BOYFRIEND, your stage name, is an identity you hold completely separate from your off-stage life. Do you notice when you're BOYFRIEND and when you're not, or is BOYFRIEND who you are at all times?
Why waste my time being anything but swanky? 24/7 BF69!
I understand you're originally from Nashville (but based out of New Orleans), and I can definitely hear a Southern twang in some of your songs. How, if at all, did living in the South shape who you are as a person, performer, woman, etc.?
Yes, I'm very proud to be from the South—growing up here has its complications, but they are complications that force a sense of self. Of course, I can't speak for the region, but my personal reality growing up was very much conservative, hetero-normative, white, and Christian. So to do something like be vegetarian, or like girls, or explore another culture or, god forbid, question god. . . well, it made more of a statement, you had to grapple, have a mental reckoning. I didn't get to be mindlessly liberal like I might've growing up in say, Berkeley, CA, where these "liberal" habits of being are more default.

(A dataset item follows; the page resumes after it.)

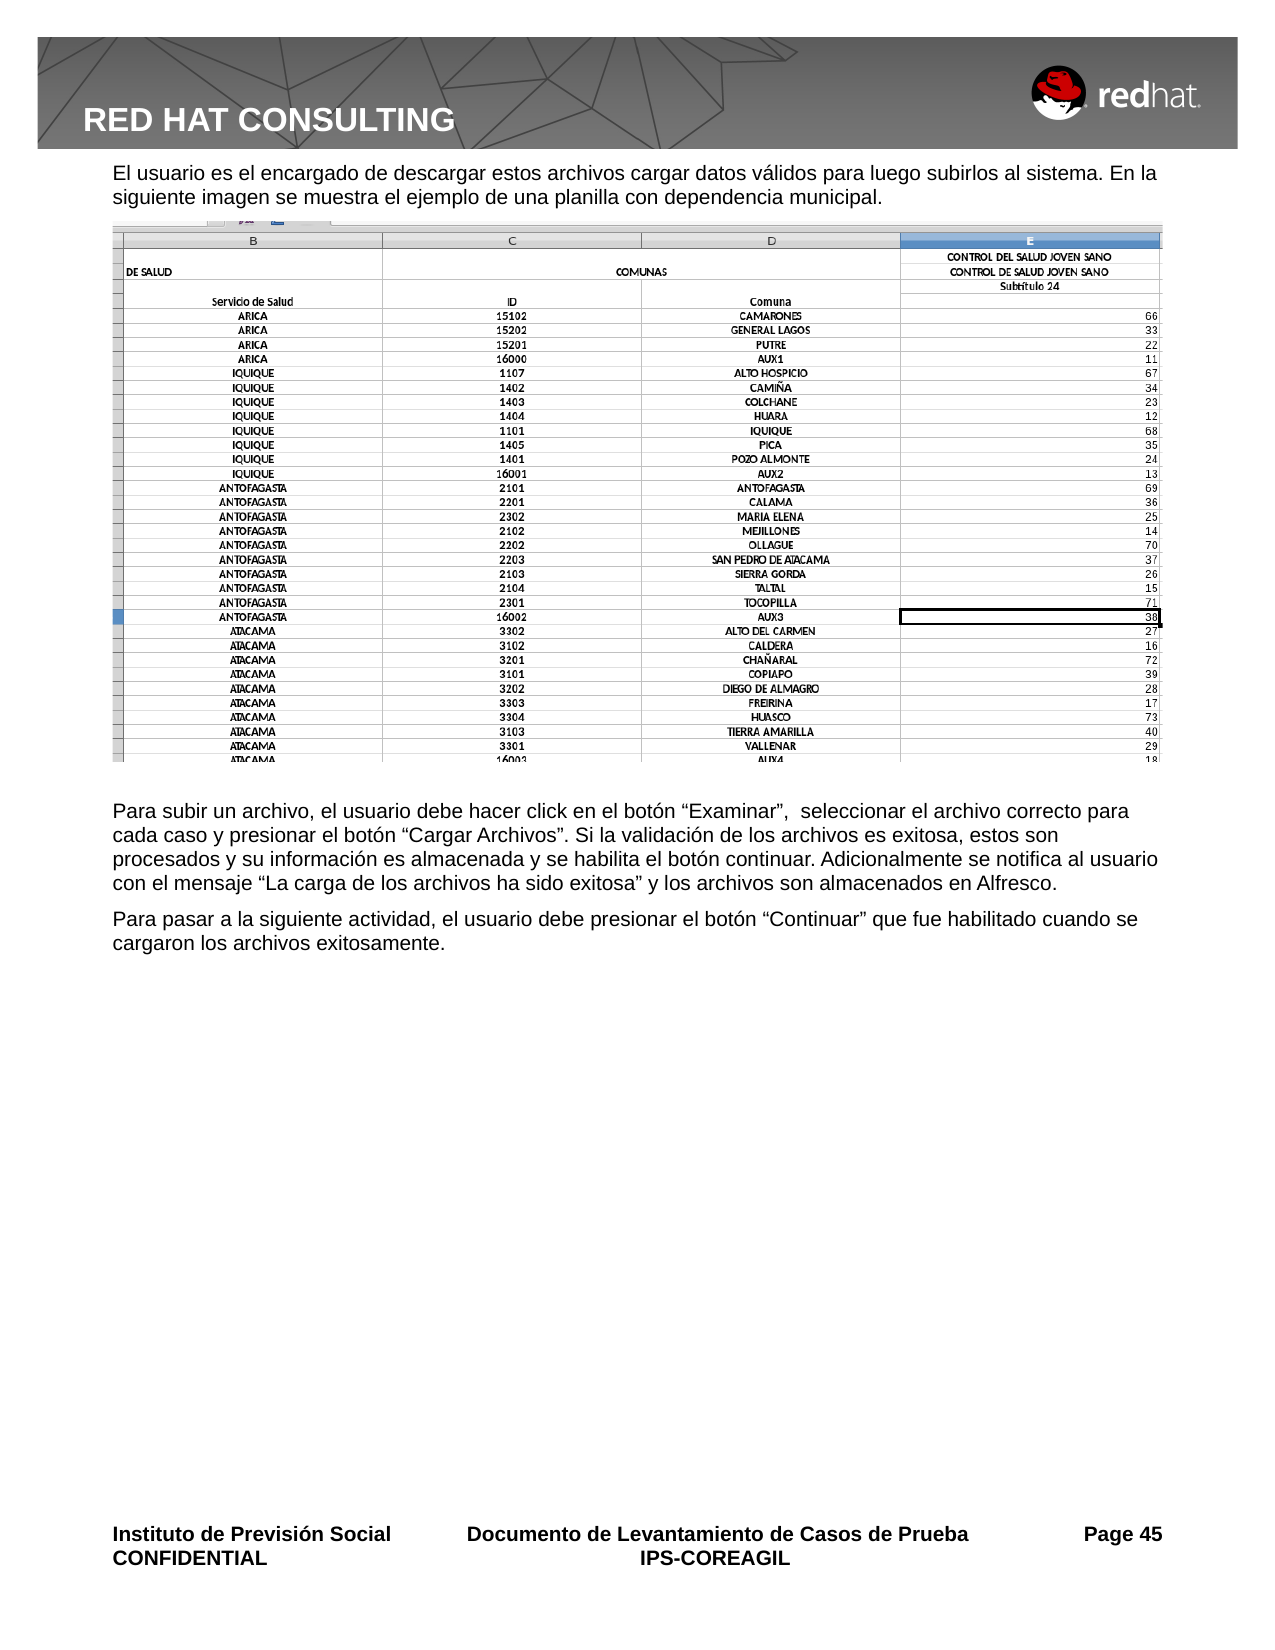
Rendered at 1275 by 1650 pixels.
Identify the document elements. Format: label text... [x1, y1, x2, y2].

Looking at a lot of your work, you appear to be a very visual performer, online and onstage. Is image something you put foremost when working on BOYFRIEND material?
Any image I release is an ambassador of my message, so it must be curated and intentional. And I want the live show to feel like a show, not a concert—the theater, not the club. So sometimes that means dressing up the place a bit, devil's in the details after all. Some artists use sound to deliver their ideas—I try to use all five senses. Although I guess it's only the front few rows that get to smell my Chanel, taste my champagne and feel my feather boa lightly graze their cheek…
Speaking of imagery, you've recently done a photo series titled American Lunch, which was shot by Dieter Spears in a pretty grotesque children's cafeteria. What inspired this photo series?
The onset of autumn always awakens a tormented nostalgia in me. School is back in session and perhaps no setting other than the lunchroom provides us this painful micro-universe of life's social challenges. But also—the corn. Americans eat more corn than they realize. Even your hamburger & coke are corn.
Is this photo series hinting at a theme or concept for your upcoming fall music release?
I've never been one to spoil a surprise.
You recently announced that you'll be touring with Big Freedia (also from NOLA) this fall. How did the two of you link up?
Hustle respects hustle.
Are there any other exciting things on your plate this fall?
Corn. Creamed, cobbed & casseroled. Oh and I'm excited to bring Rap Cabaret to new regions on this tour (coming for you, Midwest!) And I'm releasing Love Your Boyfriend, Pt. 3, which I reckon will make my LYBF project a trilogy (coming for you, J.R.R. Tolkien!). And I have lots of images up my sleeve that will be unleashed upon the web, at last.